All of which means the Holy Spirit of God is the spirit of relationship, Jesus lives from the heart of his relationship with the One he calls his Father and invites us into that – the two-way flow of love that expands to become an every-which way flow.  As St Paul understands very well - even though writing 20 or so years before either Luke or John it seems he hasn’t heard their stories about tongues of fire or divine CPR – as he puts it the Holy Spirit of God is nothing other than the encounter with the risen Christ of faith that joins us into the depths of Jesus’ own relationship with God.

We know the Holy Spirit of God is present in our lives because if we attend carefully to the voice of our own heart, and if we attend carefully to what connects us to the people and to the world around us, we experience it for ourselves.  Atheism is simply the attempt to live on the outside of life, the attempt to avoid the depth dimension of human experience.  Be in love.  Pay attention to the ebb and flow of your own life which is the movement of the Spirit in you.

But one thing the Spirit is not, despite Luke’s pyrotechnic description, is flashy.  One thing the Spirit doesn’t do is give us super-powers or ensure that everything’s going to work out OK  The need for a supernatural insurance policy is very powerful, in some Churches despite all the lessons of human history you’ll still hear preachers assuring you that if you have enough faith, if you really, really believe God will reward you with wealth and success, you’ll never get sick, that carpark you really, really need right now will appear as if by magic if you just believe strongly enough.  Deep down though, I think we all realise that isn’t true.  The Spirit of God doesn’t give us the ability to leap tall buildings, and it doesn’t give magical protection.  The people who died in Cyclone Nargis last week, and the tens of thousands who are struggling there a week later for the bare basics, bear witness to the fact that God with us and God for us is no guarantee against human suffering. 

Because the power of the Holy Spirit is relational power, the power to be vulnerable, the power to share and to enter creatively into the heart of God’s people just as in Jesus, God shows God’s commitment to entering into the reality of human life and sharing both our joys and our suffering with us.  That’s the central paradox of our faith – that in the crucified and dying Jesus we see the priorities and the character of God laid bare – God’s commitment to us through thick and thin.  That’s what the disturbing words of the baptism liturgy mean, the water of baptism that represents for us both the power of creation and the deep waters of Jesus’ own death.

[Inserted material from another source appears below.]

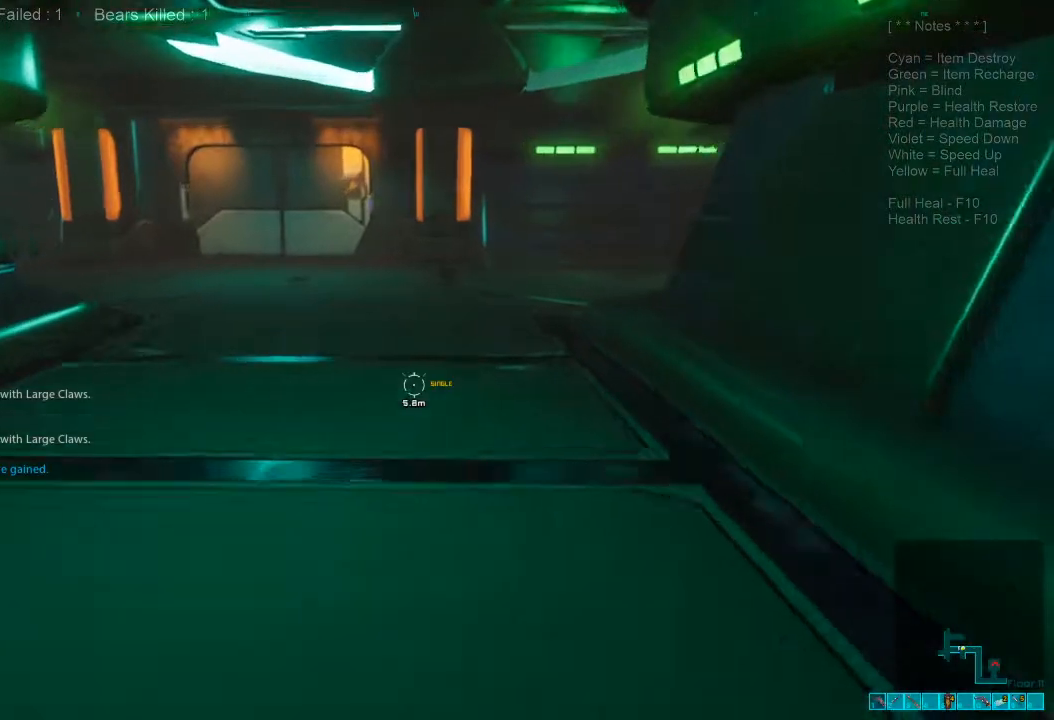
{"keys": ["shift", "w"], "mouse": [], "events": [[233, "r", "down"], [300, "r", "up"]]}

When Mr Bean comes to church, bored to desperation as he is, he never does quite manage to drift off to sleep.  Someone keeps nudging him awake.  For us, it’s Pentecost.  The annual elbow in the ribs that says, ‘are you awake?  The Spirit of God is here!  On the inside of you, on the outside of you, what are you going to do about it?  Wake up to acts of love and compassion, to solidarity with those who suffer - wake up to give an account of the faith that gives you life!  Wake up to the sheer joy of being God’s daughter, God’s son!  Wake up to the beauty and delight of God’s creation!’

Actually, you’d better wake up.  You’re on fire!